§ WORK REQUIRED:
Can you extract, unchanged, the lines of the records below, starting at the line that contains "Here is an image." and continuing up to and including the final line of the records?

Collected data

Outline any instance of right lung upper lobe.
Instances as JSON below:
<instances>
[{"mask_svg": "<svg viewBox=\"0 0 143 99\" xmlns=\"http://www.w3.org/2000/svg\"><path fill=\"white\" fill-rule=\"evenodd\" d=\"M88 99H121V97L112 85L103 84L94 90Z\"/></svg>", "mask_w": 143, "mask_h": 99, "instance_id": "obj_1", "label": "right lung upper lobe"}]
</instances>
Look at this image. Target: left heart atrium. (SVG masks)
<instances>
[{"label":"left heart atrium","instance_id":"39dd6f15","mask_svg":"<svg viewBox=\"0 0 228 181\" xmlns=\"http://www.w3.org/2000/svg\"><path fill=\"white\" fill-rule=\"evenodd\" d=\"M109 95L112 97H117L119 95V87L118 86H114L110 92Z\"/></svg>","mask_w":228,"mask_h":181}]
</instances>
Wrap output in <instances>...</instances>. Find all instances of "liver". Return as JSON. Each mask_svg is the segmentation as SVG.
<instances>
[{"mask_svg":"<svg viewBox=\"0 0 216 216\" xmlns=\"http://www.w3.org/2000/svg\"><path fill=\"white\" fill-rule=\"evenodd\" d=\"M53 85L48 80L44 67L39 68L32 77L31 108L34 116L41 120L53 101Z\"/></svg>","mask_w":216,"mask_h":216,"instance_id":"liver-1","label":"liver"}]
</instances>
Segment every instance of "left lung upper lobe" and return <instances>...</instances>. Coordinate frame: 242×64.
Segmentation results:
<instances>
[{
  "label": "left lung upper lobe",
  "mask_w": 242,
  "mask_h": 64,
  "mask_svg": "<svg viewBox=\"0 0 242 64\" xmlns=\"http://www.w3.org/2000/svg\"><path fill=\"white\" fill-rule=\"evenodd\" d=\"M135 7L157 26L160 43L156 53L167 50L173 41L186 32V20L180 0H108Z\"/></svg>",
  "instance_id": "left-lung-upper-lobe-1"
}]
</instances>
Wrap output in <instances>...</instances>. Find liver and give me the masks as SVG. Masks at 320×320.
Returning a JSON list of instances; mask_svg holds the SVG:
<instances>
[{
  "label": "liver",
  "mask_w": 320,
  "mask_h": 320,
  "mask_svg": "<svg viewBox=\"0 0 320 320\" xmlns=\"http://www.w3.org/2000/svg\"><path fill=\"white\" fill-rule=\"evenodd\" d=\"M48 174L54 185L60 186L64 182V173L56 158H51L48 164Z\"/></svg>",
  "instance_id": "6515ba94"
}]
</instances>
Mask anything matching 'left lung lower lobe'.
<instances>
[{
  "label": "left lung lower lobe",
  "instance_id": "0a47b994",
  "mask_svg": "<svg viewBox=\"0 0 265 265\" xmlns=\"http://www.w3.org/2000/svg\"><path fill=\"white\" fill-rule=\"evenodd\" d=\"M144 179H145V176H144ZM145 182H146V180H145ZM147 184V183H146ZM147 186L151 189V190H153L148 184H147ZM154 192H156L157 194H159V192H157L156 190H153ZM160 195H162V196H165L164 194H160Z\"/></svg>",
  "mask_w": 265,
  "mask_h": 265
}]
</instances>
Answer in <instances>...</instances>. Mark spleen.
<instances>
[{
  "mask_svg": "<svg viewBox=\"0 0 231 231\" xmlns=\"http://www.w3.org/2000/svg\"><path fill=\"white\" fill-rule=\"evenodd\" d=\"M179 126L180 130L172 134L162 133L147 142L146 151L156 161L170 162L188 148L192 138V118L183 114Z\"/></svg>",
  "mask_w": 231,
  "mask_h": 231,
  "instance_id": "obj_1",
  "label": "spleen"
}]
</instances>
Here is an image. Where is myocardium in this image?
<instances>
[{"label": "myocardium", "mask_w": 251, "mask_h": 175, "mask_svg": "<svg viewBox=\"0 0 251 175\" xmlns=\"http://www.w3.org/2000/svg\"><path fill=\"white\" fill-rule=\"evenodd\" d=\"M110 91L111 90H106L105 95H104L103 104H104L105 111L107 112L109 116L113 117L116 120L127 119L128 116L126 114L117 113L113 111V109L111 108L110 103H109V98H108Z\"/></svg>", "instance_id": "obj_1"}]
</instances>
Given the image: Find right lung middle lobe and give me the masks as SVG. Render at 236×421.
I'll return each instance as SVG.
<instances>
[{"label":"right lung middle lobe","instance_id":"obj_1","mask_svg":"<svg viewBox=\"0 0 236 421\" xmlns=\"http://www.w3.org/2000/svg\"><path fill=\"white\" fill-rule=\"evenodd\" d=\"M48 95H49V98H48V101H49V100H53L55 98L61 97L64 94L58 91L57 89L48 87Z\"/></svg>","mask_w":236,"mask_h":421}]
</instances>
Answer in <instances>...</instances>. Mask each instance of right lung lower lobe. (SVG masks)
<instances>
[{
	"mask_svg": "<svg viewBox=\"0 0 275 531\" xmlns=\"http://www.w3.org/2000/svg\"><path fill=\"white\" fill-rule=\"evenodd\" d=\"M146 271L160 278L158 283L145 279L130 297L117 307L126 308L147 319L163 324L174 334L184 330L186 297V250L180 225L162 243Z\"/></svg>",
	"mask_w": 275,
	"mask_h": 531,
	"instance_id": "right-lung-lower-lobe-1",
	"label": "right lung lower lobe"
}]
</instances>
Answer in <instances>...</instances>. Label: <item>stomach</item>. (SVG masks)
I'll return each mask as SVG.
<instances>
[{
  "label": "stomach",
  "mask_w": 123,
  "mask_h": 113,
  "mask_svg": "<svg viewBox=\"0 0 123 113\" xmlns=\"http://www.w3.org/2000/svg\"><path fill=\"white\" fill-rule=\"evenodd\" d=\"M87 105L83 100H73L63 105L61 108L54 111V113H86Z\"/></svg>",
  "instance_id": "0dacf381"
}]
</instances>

§ ANSWER TO THE EXERCISE:
Here is an image. Where is myocardium in this image?
<instances>
[{"label": "myocardium", "mask_w": 251, "mask_h": 175, "mask_svg": "<svg viewBox=\"0 0 251 175\" xmlns=\"http://www.w3.org/2000/svg\"><path fill=\"white\" fill-rule=\"evenodd\" d=\"M110 91L111 90H106L105 95H104L103 104H104L105 111L107 112L109 116L113 117L116 120L127 119L128 116L126 114L117 113L113 111V109L111 108L110 103H109V98H108Z\"/></svg>", "instance_id": "obj_1"}]
</instances>
Given the image: Find right lung middle lobe and give me the masks as SVG. Render at 236×421.
I'll return each instance as SVG.
<instances>
[{"label":"right lung middle lobe","instance_id":"obj_1","mask_svg":"<svg viewBox=\"0 0 236 421\" xmlns=\"http://www.w3.org/2000/svg\"><path fill=\"white\" fill-rule=\"evenodd\" d=\"M48 95H49V98H48V101H49V100H53L55 98L61 97L64 94L58 91L57 89L48 87Z\"/></svg>","mask_w":236,"mask_h":421}]
</instances>
Answer in <instances>...</instances>. Mask each instance of right lung lower lobe. (SVG masks)
<instances>
[{
	"mask_svg": "<svg viewBox=\"0 0 275 531\" xmlns=\"http://www.w3.org/2000/svg\"><path fill=\"white\" fill-rule=\"evenodd\" d=\"M146 271L160 278L158 283L145 279L130 297L117 307L126 308L147 319L163 324L174 334L184 330L186 297V250L180 225L162 243Z\"/></svg>",
	"mask_w": 275,
	"mask_h": 531,
	"instance_id": "right-lung-lower-lobe-1",
	"label": "right lung lower lobe"
}]
</instances>
Answer in <instances>...</instances>. Label: <item>stomach</item>. (SVG masks)
I'll return each mask as SVG.
<instances>
[{
  "label": "stomach",
  "mask_w": 123,
  "mask_h": 113,
  "mask_svg": "<svg viewBox=\"0 0 123 113\" xmlns=\"http://www.w3.org/2000/svg\"><path fill=\"white\" fill-rule=\"evenodd\" d=\"M87 105L83 100H73L63 105L61 108L54 111V113H86Z\"/></svg>",
  "instance_id": "0dacf381"
}]
</instances>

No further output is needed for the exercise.